As used herein, the term “or” may be construed in either an inclusive or exclusive sense. Additionally, although various example embodiments discussed focus on a specific network-based environment, the embodiments are given merely for clarity in disclosure. Thus, any type of electronic system, including various system architectures, may employ various embodiments of the search system described herein and is considered as being within a scope of example embodiments.
The embodiments illustrated herein are described in sufficient detail to enable those skilled in the art to practice the teachings disclosed. Other embodiments may be used and derived therefrom, such that structural and logical substitutions and changes may be made without departing from the scope of this disclosure. The Detailed Description, therefore, is not to be taken in a limiting sense, and the scope of various embodiments is defined only by the appended claims, along with the full range of equivalents to which such claims are entitled.

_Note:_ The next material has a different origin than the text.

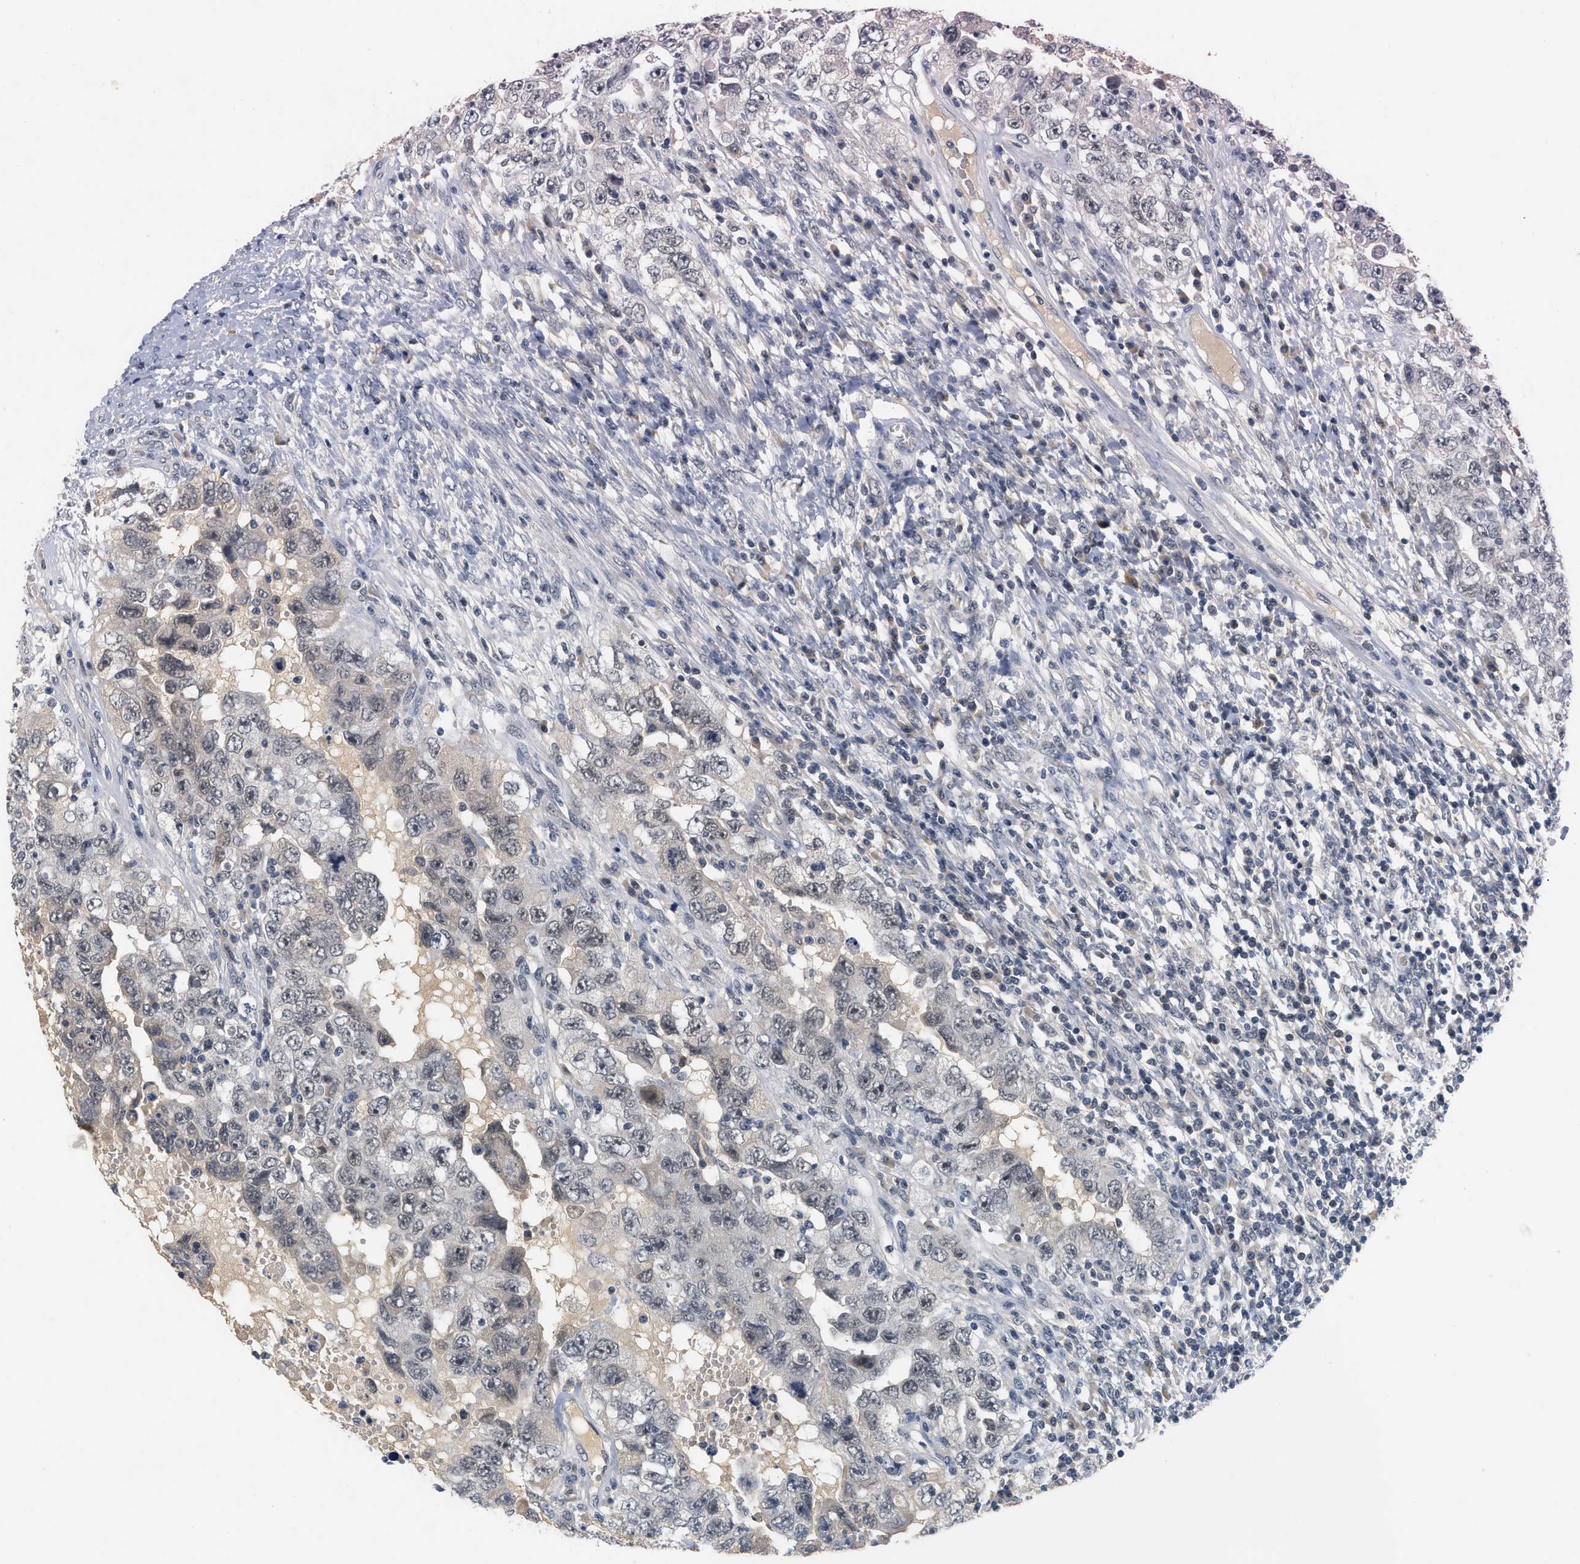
{"staining": {"intensity": "weak", "quantity": "<25%", "location": "nuclear"}, "tissue": "testis cancer", "cell_type": "Tumor cells", "image_type": "cancer", "snomed": [{"axis": "morphology", "description": "Carcinoma, Embryonal, NOS"}, {"axis": "topography", "description": "Testis"}], "caption": "IHC of embryonal carcinoma (testis) shows no positivity in tumor cells.", "gene": "MZF1", "patient": {"sex": "male", "age": 26}}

Moreover, plural instances may be provided for resources, operations, or structures described herein as a single instance. Additionally, boundaries between various resources, operations, modules, engines, and data stores are somewhat arbitrary, and particular operations are illustrated in a context of specific illustrative configurations. Other allocations of functionality are envisioned and may fall within a scope of various embodiments. In general, structures and functionality presented as separate resources in the example configurations may be implemented as a combined structure or resource. Similarly, structures and functionality presented as a single resource may be implemented as separate resources. These and other variations, modifications, additions, and improvements fall within a scope of the example embodiments as represented by the appended claims. The specification and drawings are, accordingly, to be regarded in an illustrative rather than a restrictive sense.